### Lines of data
# # # #
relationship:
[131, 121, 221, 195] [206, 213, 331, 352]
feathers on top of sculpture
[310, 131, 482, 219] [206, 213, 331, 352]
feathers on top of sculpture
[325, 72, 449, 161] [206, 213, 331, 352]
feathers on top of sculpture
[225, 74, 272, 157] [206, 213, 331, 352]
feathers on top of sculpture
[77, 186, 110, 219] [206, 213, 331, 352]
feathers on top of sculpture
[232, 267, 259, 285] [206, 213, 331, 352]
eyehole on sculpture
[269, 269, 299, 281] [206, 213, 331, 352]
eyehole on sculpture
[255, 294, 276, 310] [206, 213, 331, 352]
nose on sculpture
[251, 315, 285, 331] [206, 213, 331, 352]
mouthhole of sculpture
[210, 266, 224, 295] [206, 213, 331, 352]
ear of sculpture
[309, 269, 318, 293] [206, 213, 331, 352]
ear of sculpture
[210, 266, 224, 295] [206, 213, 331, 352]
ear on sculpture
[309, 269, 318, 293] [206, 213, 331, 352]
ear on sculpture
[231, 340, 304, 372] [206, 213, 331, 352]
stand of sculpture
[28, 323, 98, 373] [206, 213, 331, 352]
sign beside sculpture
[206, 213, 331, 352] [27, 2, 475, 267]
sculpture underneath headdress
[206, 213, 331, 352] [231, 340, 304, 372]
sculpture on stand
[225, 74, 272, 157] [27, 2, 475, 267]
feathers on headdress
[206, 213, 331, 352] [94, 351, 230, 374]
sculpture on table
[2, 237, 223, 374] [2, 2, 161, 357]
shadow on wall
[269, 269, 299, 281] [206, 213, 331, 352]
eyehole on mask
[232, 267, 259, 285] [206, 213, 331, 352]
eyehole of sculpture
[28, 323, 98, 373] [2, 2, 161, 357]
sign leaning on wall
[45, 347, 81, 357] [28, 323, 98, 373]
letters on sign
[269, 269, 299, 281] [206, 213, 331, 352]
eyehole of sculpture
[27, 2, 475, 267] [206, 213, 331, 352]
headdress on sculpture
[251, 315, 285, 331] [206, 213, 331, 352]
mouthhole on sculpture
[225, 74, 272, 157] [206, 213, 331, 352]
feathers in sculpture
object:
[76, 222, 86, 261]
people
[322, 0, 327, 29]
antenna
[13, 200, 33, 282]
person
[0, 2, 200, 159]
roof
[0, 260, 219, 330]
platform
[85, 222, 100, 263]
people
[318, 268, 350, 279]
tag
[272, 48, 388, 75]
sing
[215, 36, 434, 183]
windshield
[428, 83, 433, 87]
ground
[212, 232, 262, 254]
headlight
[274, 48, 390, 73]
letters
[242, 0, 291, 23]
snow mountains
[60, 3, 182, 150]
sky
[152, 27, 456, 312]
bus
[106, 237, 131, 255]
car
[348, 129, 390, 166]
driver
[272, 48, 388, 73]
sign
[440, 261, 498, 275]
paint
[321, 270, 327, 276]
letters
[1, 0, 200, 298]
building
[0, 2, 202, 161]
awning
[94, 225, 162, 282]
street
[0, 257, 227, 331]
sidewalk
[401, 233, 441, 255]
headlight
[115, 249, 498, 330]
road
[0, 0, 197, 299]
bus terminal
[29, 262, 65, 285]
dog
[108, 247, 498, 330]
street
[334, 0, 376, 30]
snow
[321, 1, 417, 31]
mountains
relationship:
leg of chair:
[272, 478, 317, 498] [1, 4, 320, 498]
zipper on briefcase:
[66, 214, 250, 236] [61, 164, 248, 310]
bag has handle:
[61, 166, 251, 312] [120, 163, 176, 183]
# # # #
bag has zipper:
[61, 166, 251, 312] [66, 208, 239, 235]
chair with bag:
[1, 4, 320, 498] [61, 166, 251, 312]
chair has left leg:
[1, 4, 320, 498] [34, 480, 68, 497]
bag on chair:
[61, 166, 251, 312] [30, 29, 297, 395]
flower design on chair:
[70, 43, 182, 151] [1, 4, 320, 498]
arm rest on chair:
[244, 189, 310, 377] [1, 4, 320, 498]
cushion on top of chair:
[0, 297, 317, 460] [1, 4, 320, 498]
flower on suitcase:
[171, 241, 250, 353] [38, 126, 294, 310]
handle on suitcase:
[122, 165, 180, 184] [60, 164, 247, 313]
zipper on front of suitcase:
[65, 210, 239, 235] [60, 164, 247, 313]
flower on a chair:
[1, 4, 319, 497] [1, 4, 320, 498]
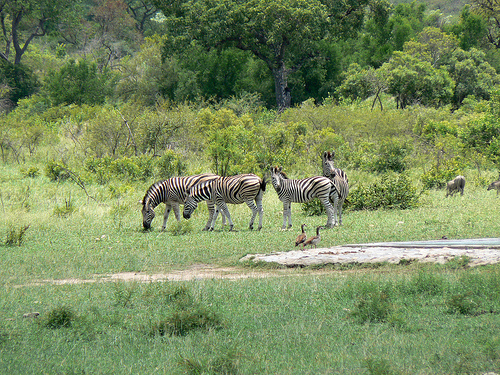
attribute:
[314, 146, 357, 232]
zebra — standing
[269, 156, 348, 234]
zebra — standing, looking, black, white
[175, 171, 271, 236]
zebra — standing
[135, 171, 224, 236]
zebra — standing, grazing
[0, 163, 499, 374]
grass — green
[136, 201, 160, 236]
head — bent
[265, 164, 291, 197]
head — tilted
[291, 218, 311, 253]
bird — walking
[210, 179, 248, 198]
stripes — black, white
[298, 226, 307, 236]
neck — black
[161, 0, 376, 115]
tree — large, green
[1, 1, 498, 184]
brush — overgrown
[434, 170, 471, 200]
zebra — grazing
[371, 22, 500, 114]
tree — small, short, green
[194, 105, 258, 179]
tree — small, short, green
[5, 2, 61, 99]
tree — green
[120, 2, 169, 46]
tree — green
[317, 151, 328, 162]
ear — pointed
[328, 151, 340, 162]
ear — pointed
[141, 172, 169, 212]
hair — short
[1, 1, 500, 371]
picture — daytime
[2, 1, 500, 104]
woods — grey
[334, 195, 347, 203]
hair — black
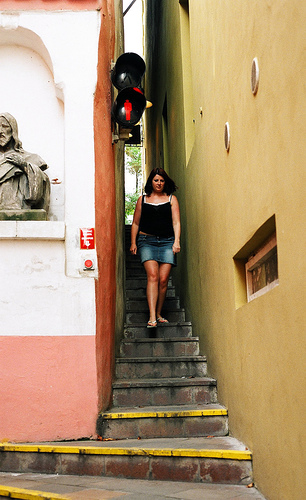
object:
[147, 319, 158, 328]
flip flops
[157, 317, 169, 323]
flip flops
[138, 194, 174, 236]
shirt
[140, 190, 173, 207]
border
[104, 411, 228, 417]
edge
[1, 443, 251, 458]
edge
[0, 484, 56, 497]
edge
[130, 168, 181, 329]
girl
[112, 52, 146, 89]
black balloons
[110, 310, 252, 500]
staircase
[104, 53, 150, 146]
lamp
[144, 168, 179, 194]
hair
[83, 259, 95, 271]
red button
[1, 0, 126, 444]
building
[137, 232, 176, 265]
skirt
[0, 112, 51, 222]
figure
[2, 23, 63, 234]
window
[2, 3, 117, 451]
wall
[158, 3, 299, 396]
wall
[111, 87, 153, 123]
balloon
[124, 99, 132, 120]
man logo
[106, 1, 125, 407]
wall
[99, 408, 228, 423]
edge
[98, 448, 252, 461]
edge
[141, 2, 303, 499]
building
# # # #
### DO THIS
In the listing, starting with the line containing "cushion on top" and going on through the line containing "zebra — standing, looking, black, white", substitute "luggage" for every "suitcase" and give those lines again with nothing else changed. Leave the pictures out of your answer.

### RESULT OF THE EXERCISE
cushion on top of chair:
[0, 297, 317, 460] [1, 4, 320, 498]
flower on luggage:
[171, 241, 250, 353] [38, 126, 294, 310]
handle on luggage:
[122, 165, 180, 184] [60, 164, 247, 313]
zipper on front of luggage:
[65, 210, 239, 235] [60, 164, 247, 313]
flower on a chair:
[1, 4, 319, 497] [1, 4, 320, 498]
attribute:
[314, 146, 357, 232]
zebra — standing
[269, 156, 348, 234]
zebra — standing, looking, black, white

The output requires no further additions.